De IOAW/IOAZ vraagt aan het college om het re-integratiebeleid in een verordening vast te leggen. Gekozen is voor de systematiek van een procedurele verordening. Deze bevat de wettelijke bepalingen en procedures, maar geen invulling van het beleid. Het voordeel van een procedureel ingerichte verordening is flexibiliteit: het beleid kan verder ontwikkeld en/of bijgesteld worden zonder dat de verordening aangepast moet worden.

Artikel 10 Algemene bepalingen over voorzieningen

Het eerste lid geeft aan dat het college een voorziening kan beëindigen en in welke gevallen zij dat kan doen. Onder beëindigen wordt hierbij ook verstaan het stopzetten van de subsidie aan een werkgever of het opzeggen van de arbeidsovereenkomst bij een detacheringsbaan. Bij deze laatste wijze van beëindigen dienen vanzelfsprekend de toepasselijke bepalingen uit het arbeidsrecht en de eventueel aanwezige rechtspositieregeling in acht te worden genomen.

Het tweede lid geeft het college de algemene bevoegdheid om voor voorzieningen nadere regels te stellen. Dit heeft met name tot doel om bij een aantal voorzieningen (o.a. scholing, premie en subsidieverstrekking) de uitvoering zoveel mogelijk aan het college over te laten.

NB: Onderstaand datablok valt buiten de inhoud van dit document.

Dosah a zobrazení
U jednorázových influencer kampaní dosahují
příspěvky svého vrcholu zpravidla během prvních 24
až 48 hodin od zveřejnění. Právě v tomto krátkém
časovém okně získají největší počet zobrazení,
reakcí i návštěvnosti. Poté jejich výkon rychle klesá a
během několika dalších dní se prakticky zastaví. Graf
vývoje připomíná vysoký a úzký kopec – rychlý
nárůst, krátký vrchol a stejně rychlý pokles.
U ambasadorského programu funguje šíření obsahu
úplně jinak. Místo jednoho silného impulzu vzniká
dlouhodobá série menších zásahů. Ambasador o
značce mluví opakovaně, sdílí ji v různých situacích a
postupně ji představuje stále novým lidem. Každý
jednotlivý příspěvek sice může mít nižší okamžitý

Artikel 11 Sociale activering en arbeidsactivering

Volgens de IOAW/IOAZ dient ook sociale activering uiteindelijk gericht te zijn op arbeidsinschakeling. Voor bepaalde doelgroepen is arbeidsinschakeling echter een te hoog gegrepen doel. Voor deze belanghebbenden staat dan ook niet re-integratie, maar participatie voorop.

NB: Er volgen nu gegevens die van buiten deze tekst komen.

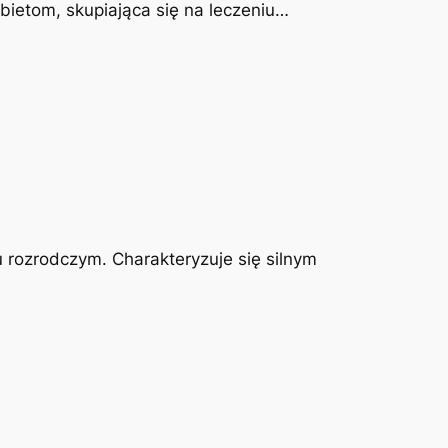
obietom, skupiająca się na leczeniu…
u rozrodczym. Charakteryzuje się silnym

Gezien de beperkte middelen uit het werkdeel in relatie tot de omvang van de doelgroep, kan het een overweging zijn onderscheid te maken tussen sociale activering als onderdeel van een re-integratietraject, als voorbereiding op arbeidsinschakeling, en sociale activering gericht op het laten participeren van de belanghebbende in de maatschappij.

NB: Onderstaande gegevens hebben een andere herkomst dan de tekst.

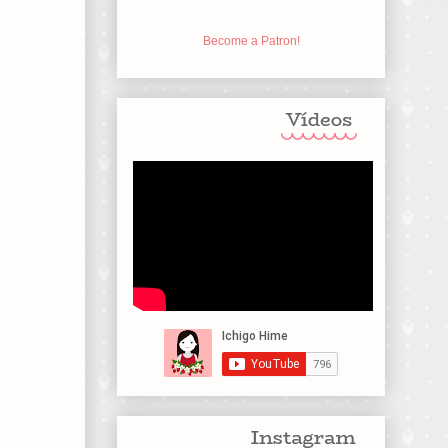
Become a Patron!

Bovengenoemd onderscheid komt terug in de bepalingen over sociale activering. In het eerste lid kan daarom de zinsnede “als onderdeel van een re-integratietraject” toegevoegd worden. In het tweede lid, dat een omschrijving geeft van het begrip ‘sociale activering’, kan dan besloten worden dat deze voorziening ook gericht kan zijn op het voorkomen van sociaal isolement. Bij sociale activering als re-integratie-instrument kunnen ook bepalingen opgenomen worden over de maximale termijn waarbinnen deze activiteiten plaatsvinden.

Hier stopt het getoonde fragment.